**SUPPLIED MATERIAL**
——————
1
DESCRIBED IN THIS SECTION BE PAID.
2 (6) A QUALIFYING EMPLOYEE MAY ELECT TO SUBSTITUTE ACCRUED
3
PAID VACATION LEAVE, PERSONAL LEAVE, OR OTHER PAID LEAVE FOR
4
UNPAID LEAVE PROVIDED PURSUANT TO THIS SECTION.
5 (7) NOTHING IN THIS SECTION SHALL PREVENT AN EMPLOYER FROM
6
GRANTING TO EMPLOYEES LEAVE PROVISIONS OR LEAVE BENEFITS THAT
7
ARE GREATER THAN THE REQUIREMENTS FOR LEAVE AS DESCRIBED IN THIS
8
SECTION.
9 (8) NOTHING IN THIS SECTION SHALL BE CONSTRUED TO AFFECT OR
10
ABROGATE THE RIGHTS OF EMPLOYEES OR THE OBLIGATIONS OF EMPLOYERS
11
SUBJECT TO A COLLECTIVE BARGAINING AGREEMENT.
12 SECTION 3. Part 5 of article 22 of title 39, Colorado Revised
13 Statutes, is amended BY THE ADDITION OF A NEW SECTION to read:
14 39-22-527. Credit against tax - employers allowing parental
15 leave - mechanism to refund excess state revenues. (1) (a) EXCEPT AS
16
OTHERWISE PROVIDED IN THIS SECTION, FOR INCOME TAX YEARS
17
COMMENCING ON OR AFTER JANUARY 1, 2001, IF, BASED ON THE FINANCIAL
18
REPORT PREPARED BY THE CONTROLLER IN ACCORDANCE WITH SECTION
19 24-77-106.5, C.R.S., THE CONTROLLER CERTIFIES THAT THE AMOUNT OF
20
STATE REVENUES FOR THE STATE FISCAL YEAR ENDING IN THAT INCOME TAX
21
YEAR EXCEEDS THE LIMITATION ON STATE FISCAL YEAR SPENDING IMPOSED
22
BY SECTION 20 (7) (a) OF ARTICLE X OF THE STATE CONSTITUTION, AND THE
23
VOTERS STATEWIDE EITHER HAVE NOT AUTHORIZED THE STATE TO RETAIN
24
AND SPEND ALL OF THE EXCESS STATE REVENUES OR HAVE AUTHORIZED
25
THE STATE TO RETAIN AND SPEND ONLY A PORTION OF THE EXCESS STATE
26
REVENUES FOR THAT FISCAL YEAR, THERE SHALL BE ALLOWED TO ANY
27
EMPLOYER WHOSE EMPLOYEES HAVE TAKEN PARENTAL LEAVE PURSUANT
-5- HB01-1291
——————
**TASK TO CARRY OUT**
Every record must be transcribed exactly as written.

**ANSWER FOR THE TASK**
1
DESCRIBED IN THIS SECTION BE PAID.
2 (6) A QUALIFYING EMPLOYEE MAY ELECT TO SUBSTITUTE ACCRUED
3
PAID VACATION LEAVE, PERSONAL LEAVE, OR OTHER PAID LEAVE FOR
4
UNPAID LEAVE PROVIDED PURSUANT TO THIS SECTION.
5 (7) NOTHING IN THIS SECTION SHALL PREVENT AN EMPLOYER FROM
6
GRANTING TO EMPLOYEES LEAVE PROVISIONS OR LEAVE BENEFITS THAT
7
ARE GREATER THAN THE REQUIREMENTS FOR LEAVE AS DESCRIBED IN THIS
8
SECTION.
9 (8) NOTHING IN THIS SECTION SHALL BE CONSTRUED TO AFFECT OR
10
ABROGATE THE RIGHTS OF EMPLOYEES OR THE OBLIGATIONS OF EMPLOYERS
11
SUBJECT TO A COLLECTIVE BARGAINING AGREEMENT.
12 SECTION 3. Part 5 of article 22 of title 39, Colorado Revised
13 Statutes, is amended BY THE ADDITION OF A NEW SECTION to read:
14 39-22-527. Credit against tax - employers allowing parental
15 leave - mechanism to refund excess state revenues. (1) (a) EXCEPT AS
16
OTHERWISE PROVIDED IN THIS SECTION, FOR INCOME TAX YEARS
17
COMMENCING ON OR AFTER JANUARY 1, 2001, IF, BASED ON THE FINANCIAL
18
REPORT PREPARED BY THE CONTROLLER IN ACCORDANCE WITH SECTION
19 24-77-106.5, C.R.S., THE CONTROLLER CERTIFIES THAT THE AMOUNT OF
20
STATE REVENUES FOR THE STATE FISCAL YEAR ENDING IN THAT INCOME TAX
21
YEAR EXCEEDS THE LIMITATION ON STATE FISCAL YEAR SPENDING IMPOSED
22
BY SECTION 20 (7) (a) OF ARTICLE X OF THE STATE CONSTITUTION, AND THE
23
VOTERS STATEWIDE EITHER HAVE NOT AUTHORIZED THE STATE TO RETAIN
24
AND SPEND ALL OF THE EXCESS STATE REVENUES OR HAVE AUTHORIZED
25
THE STATE TO RETAIN AND SPEND ONLY A PORTION OF THE EXCESS STATE
26
REVENUES FOR THAT FISCAL YEAR, THERE SHALL BE ALLOWED TO ANY
27
EMPLOYER WHOSE EMPLOYEES HAVE TAKEN PARENTAL LEAVE PURSUANT
-5- HB01-1291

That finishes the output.